Open
Description
Distributed training on multiple devices generates this error.
dcrnn_gpu.py:16: YAMLLoadWarning: calling yaml.load() without Loader=... is deprecated, as the default Loader is unsafe. Please read https://msg.pyyaml.org/load for full details.
config = yaml.load(f)
/home/ubuntu/.local/lib/python3.6/site-packages/pytorch_lightning/utilities/distributed.py:68: UserWarning: You requested multiple GPUs but did not specify a backend, e.g. `Trainer(accelerator="dp"|"ddp"|"ddp2")`. Setting `accelerator="ddp_spawn"` for you.
warnings.warn(*args, **kwargs)
GPU available: True, used: True
TPU available: False, using: 0 TPU cores
LOCAL_RANK: 0 - CUDA_VISIBLE_DEVICES: [0,1,2,3,4,5,6,7]
2021-05-14 04:43:15.966166: I tensorflow/stream_executor/platform/default/dso_loader.cc:53] Successfully opened dynamic library libcudart.so.11.0
Traceback (most recent call last):
File "dcrnn_gpu.py", line 34, in <module>
trainer.fit(model, data["train_loader"], data["val_loader"])

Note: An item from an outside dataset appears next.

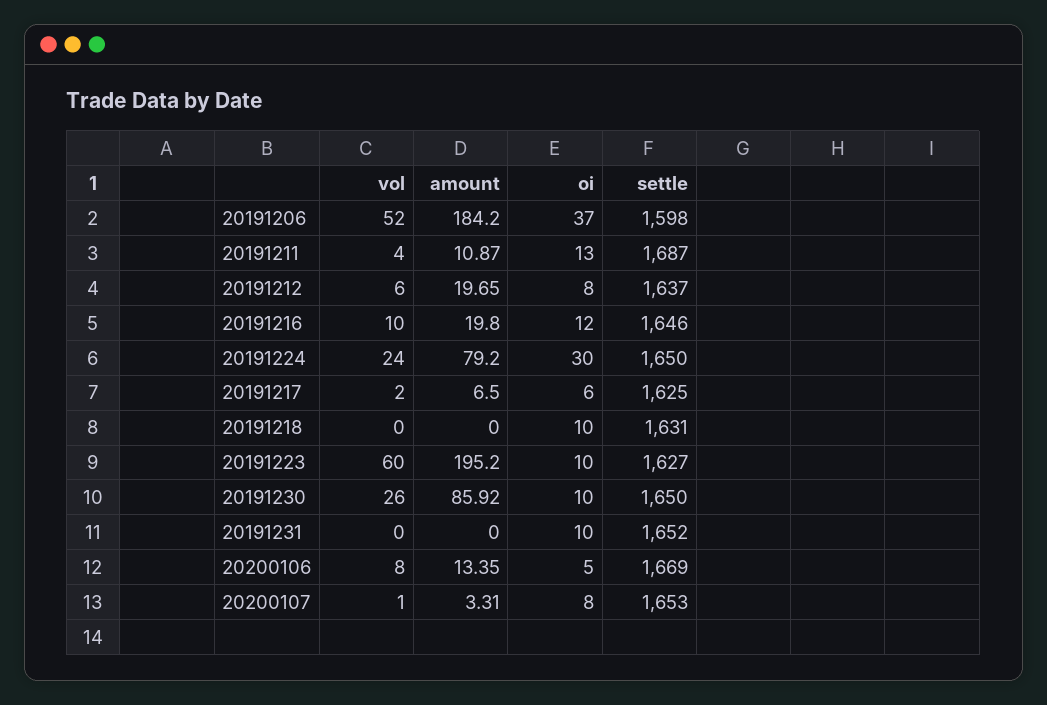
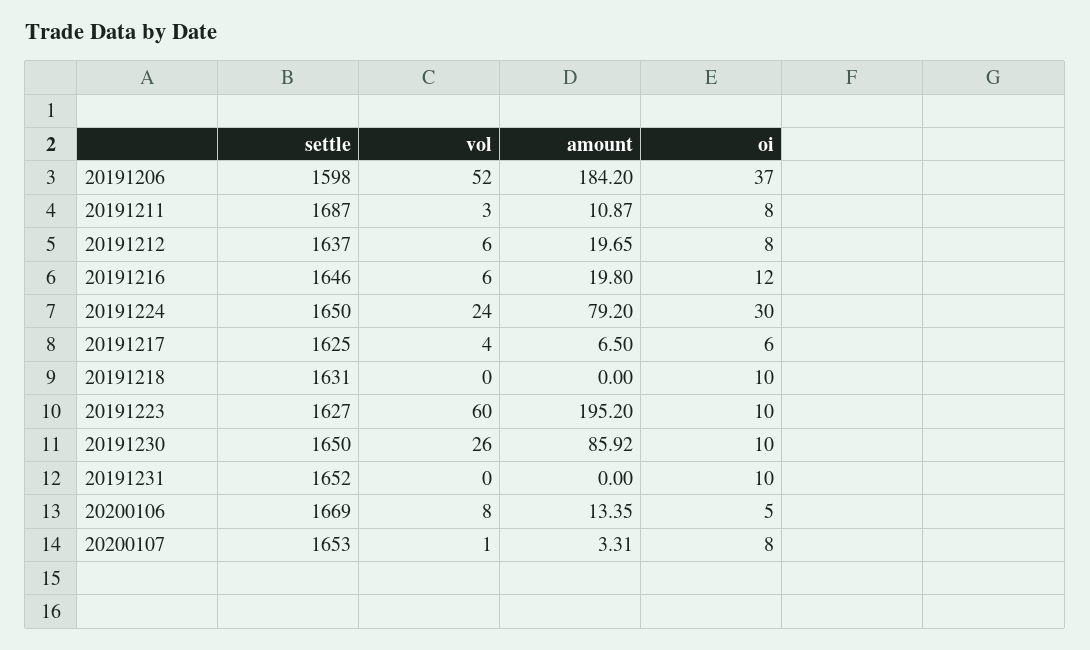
vol, 20191211: 4 -> 3
oi, 20191211: 13 -> 8
vol, 20191216: 10 -> 6
vol, 20191217: 2 -> 4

File "/home/ubuntu/.local/lib/python3.6/site-packages/pytorch_lightning/trainer/trainer.py", line 499, in fit
self.dispatch()
File "/home/ubuntu/.local/lib/python3.6/site-packages/pytorch_lightning/trainer/trainer.py", line 546, in dispatch
self.accelerator.start_training(self)
File "/home/ubuntu/.local/lib/python3.6/site-packages/pytorch_lightning/accelerators/accelerator.py", line 73, in start_training
self.training_type_plugin.start_training(trainer)

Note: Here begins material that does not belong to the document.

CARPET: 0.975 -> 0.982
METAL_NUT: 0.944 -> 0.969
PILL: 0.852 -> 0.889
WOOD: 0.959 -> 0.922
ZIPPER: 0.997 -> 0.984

File "/home/ubuntu/.local/lib/python3.6/site-packages/pytorch_lightning/plugins/training_type/ddp_spawn.py", line 107, in start_training
mp.spawn(self.new_process, **self.mp_spawn_kwargs)
File "/home/ubuntu/.local/lib/python3.6/site-packages/torch/multiprocessing/spawn.py", line 230, in spawn
return start_processes(fn, args, nprocs, join, daemon, start_method='spawn')
File "/home/ubuntu/.local/lib/python3.6/site-packages/torch/multiprocessing/spawn.py", line 179, in start_processes
process.start()
File "/usr/lib/python3.6/multiprocessing/process.py", line 105, in start
self._popen = self._Popen(self)
File "/usr/lib/python3.6/multiprocessing/context.py", line 284, in _Popen
return Popen(process_obj)
File "/usr/lib/python3.6/multiprocessing/popen_spawn_posix.py", line 32, in _init_
super()._init_(process_obj)
File "/usr/lib/python3.6/multiprocessing/popen_fork.py", line 19, in _init_
self._launch(process_obj)
File "/usr/lib/python3.6/multiprocessing/popen_spawn_posix.py", line 47, in _launch
reduction.dump(process_obj, fp)
File "/usr/lib/python3.6/multiprocessing/reduction.py", line 60, in dump
ForkingPickler(file, protocol).dump(obj)
File "/home/ubuntu/.local/lib/python3.6/site-packages/torch/multiprocessing/reductions.py", line 131, in reduce_tensor
storage = tensor.storage()
RuntimeError: sparse tensors do not have storage
In a distributed environment, switching sparse tensor implementations to dense operations solves this problem. However, scalability must be taken into consideration, since dense implementations take more memory.